Apesar de ter irmãos e sobrinhos, Gudesteu vivia só. A solitude era quebrada apenas pela companhia de Nicanor, que não saía do seu lado. Nicanor era um papagaio, de penas bem verdes e lustrosas. Inteligente, tinha aqueles olhos sempre arregalados e espertos. Bravo, não deixava que ninguém chegasse perto de seu dono que logo armava um voo e uma bicada certeira. Como o contador, o papagaio também falava pouco. Às vezes, daquele jeito rouco que tem todo papagaio, dizia coisas que só Gudesteu entendia.

Não raro o louro estava empoleirado perto da janelinha em frente à qual, quem passasse, veria Gudesteu de costas trabalhando em sua mesa colada ao grande cofre. Paravam na janela e diziam:

– Currupaco, seu louro. Dá o pé…

E o bicho taramelava:

– Seeeis… Direita, Ooooito. Esquerda.

Talvez de tanto conviver com Gudesteu, o papagaio Nicanor tivesse aprendido os números. Ocorreu que, um dia, como quem não quer nada, a indesejada das gentes veio fazer uma visita a Gudesteu. Como passasse de meio-dia e ele não abrira o escritório, algum cliente que viera trazer-lhe umas guias para o pagamento de impostos estranhou. Bateu à porta e ele não atendeu. Foram abrir, estava morto, sereno, na cama da alcova, logo atrás do tal cofre. E o papagaio Nicador lá, no poleiro da papagaieira:

– Noooove. Direita.

Foi uma comoção geral. Velório na câmara de vereadores, missa, cortejo fúnebre, até colocarem o contador pertinho da Mariquinha Fonfon.

Ainda no fim daquele dia, os irmãos e sobrinhos de Gudesteu reuniram-se em sua casa perguntando-se o que fariam com o cofre.

– Aqui não tem quem o abra. Precisa chamar alguém de São Luís.

– Ou de Teresina.

– E o papagaio?

– Esse é bravo, não quero. Bica.

– Solte na Praia do Caju. Ele se vira.

A preocupação geral era o cofre. Já combinavam como seria a divisão de seu conteúdo sem sequer abri-lo.
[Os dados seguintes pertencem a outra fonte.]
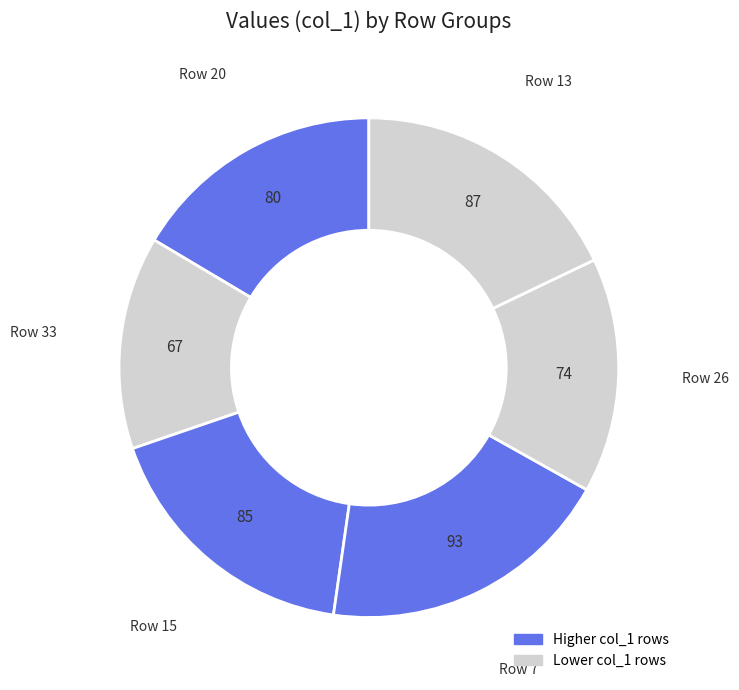

How many slices are in this pie chart?

6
Júlio, o sobrinho mais novo de Gudesteu, filho do finado Arquimedes, é que tomou o partido do bicho:

– Marróia, vocês ficam falando de cofre. E o papagaio? Quero cuidar! O bichinho deve estar brocado de fome.

– Piqueno, tu é o raio, disse, em aprovação, o outro tio, Perácio. – Fique, pois, com o papagaio.

– Mas e minha parte no cofre? – quis saber Júlio.

– Rapaz, fique com o papagaio e dê-se por satisfeito. Onde já se viu?! Tá exigente! Fica o papagaio pra tu e o resto pra nós. Fique satisfeito e cale sua boca.

Júlio ficou contrariado, mas engoliu a seco.

Combinaram os demais que só iriam remover o cofre quando o tivessem aberto e, de comum acordo, dividido o seu conteúdo. Se não desse em nada, ao menos poderiam vendê-lo para quem o aproveitasse. Era apenas o caso de achar quem abrisse e trocasse o segredo. Mas quem prestaria o serviço? Não faziam ideia.

Já o pequeno Júlio, tão franzino aos 19 anos que passaria por um garoto de 14, tentou pegar o papagaio e levá-lo para casa. Como levou boas bicadas, resolveu ficar dormindo na casa de Gudesteu mesmo. Todo dia alimentava a ave e tentava fazer amizade com ela. E ficava ouvindo:

– Doooois… Ciiiinco, esquerda. Trêêêês, direita.

Ao cabo de alguns dias daquilo, deu-lhe um estalo.

– Espera, agora me lembro. Fiquei ouvindo meus tios conversarem. O cofre se abre girando esse botão numerado. Pra esquerda, pra direita… com esses números. É a tal combinação!

Gudesteu, que nada disse a ninguém, havia ensinado ao papagaio a combinação para abrir o cofre. Era apenas uma questão de anotar o que a ave falava e ir tentando, dia após dia, prestando bem atenção no bicho e encontrando a ordem certa. Mas isso para os outros. Júlio, que era sagaz e maroto, na mesma tarde, partindo de seis à direita, foi fazendo as combinações e destravou a porta do enorme apetrecho. De vingança, nem sequer foi avisar aos irmãos e tios, que o queriam passar para trás, sobre o fantástico conteúdo que encontrou. Preferiu correr o mundo, indo embora ainda de madrugadinha.

Nunca mais foi visto. Soube-se, apenas, que levou também o papagaio, e nem se importou com algumas bicadas que ia levando pelo caminho.